Moreover, the high court remarked that “the parole law is humanitarian in character and its purpose and object is to mitigate the rigor of the old penitentiary system” and, because Rolph’s order was vague, “uncertainties must be resolved in favor of the defendant.” This led Mosk to conclude that “all of which indicates that no matter how humble or handicapped the individual, he may depend upon justice in our American courts.”

Stewart then decamped for Vancouver, British Columbia, Canada and it comes as no shock to find in that city’s Sun of 23 January 1947 that, under the name of Zephie Morton Saunders, he was arrested for trying to forge checks totaling nearly $2,000. The Bee of 17 February reported on “the echo” of the Folsom riot of two decades prior by noting that Stewart was sentenced to four years in prison.
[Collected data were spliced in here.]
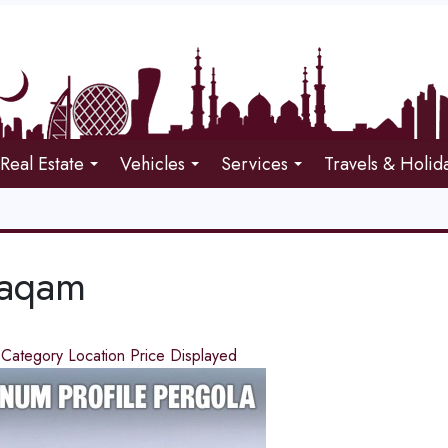
Real Estate
Vehicles
Services
Travels & Holid
Maqam
d
Category
Location
Price
Displayed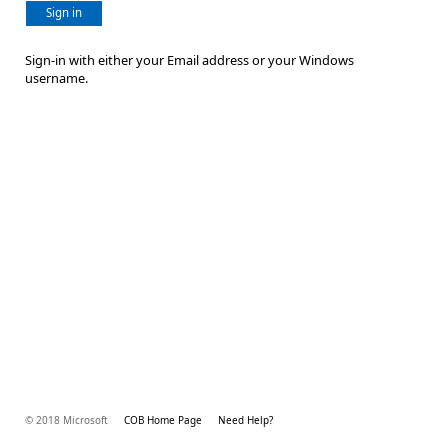
Sign in
Sign-in with either your Email address or your Windows
username.
© 2018 Microsoft
COB Home Page
Need Help?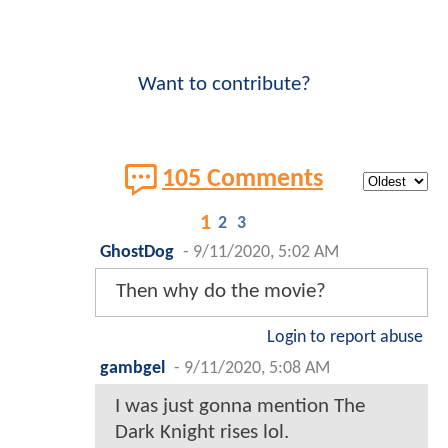
Want to contribute?
105 Comments
1
2
3
GhostDog
-
9/11/2020, 5:02 AM
Then why do the movie?
Login to report abuse
gambgel
-
9/11/2020, 5:08 AM
I was just gonna mention The
Dark Knight rises lol.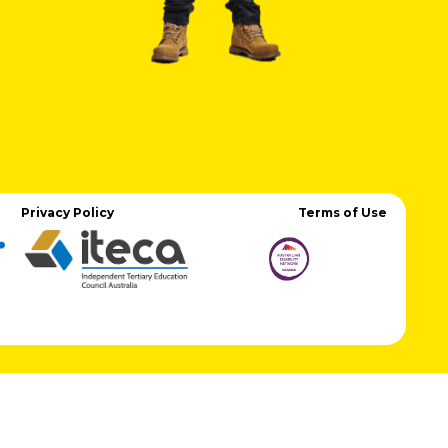
Privacy Policy
Terms of Use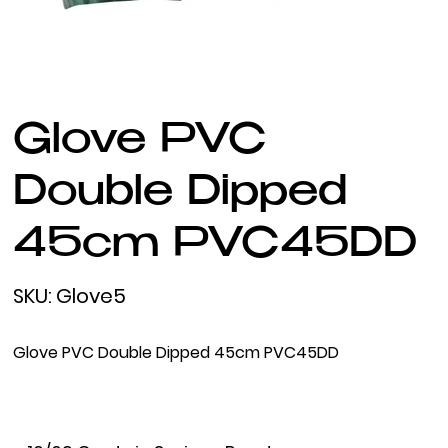
Glove PVC
Double Dipped
45cm PVC45DD
SKU
SKU:
Glove5
Glove5
Glove PVC Double Dipped 45cm PVC45DD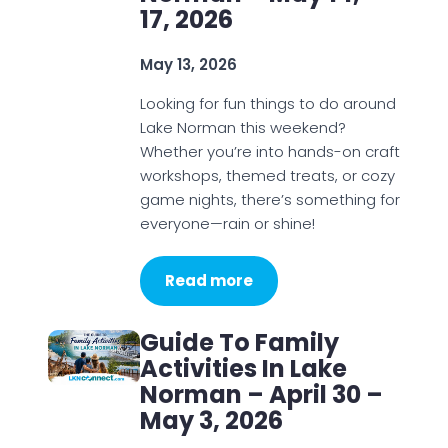
17, 2026
May 13, 2026
Looking for fun things to do around
Lake Norman this weekend?
Whether you’re into hands-on craft
workshops, themed treats, or cozy
game nights, there’s something for
everyone—rain or shine!
Read more
Guide To Family
Activities In Lake
Norman – April 30 –
May 3, 2026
Van Nuys News 29 June 1944.

It added that, aware of the convict’s past, British Columbia officials “said Stewart will be guarded carefully against vengeance from any convicts” who would recall his “squealing” from 1927, but the also commented that he “may be serving his last prison sentence” as “they suspect he has tuberculosis.”

He was released early, however, and a Sun report from 26 October 1950 included the statement that a counterfeiter, seeing Stewart discussed in a Saturday Evening Post article and knew him from the British Columbia prison as “Dick Saunders,” one of those 22 aliases from the past, threw him out a house they shared. The piece added that Stewart died in June in a nursing home, perhaps of the suspected lung ailment.

Vancouver Sun, 23 January 1947.

The story of Albert M. Stewart/Zephie Saunders is certainly a remarkable and strange one and the wanted poster in the Homestead’s collection is a significant visual artifact illustrating that tale.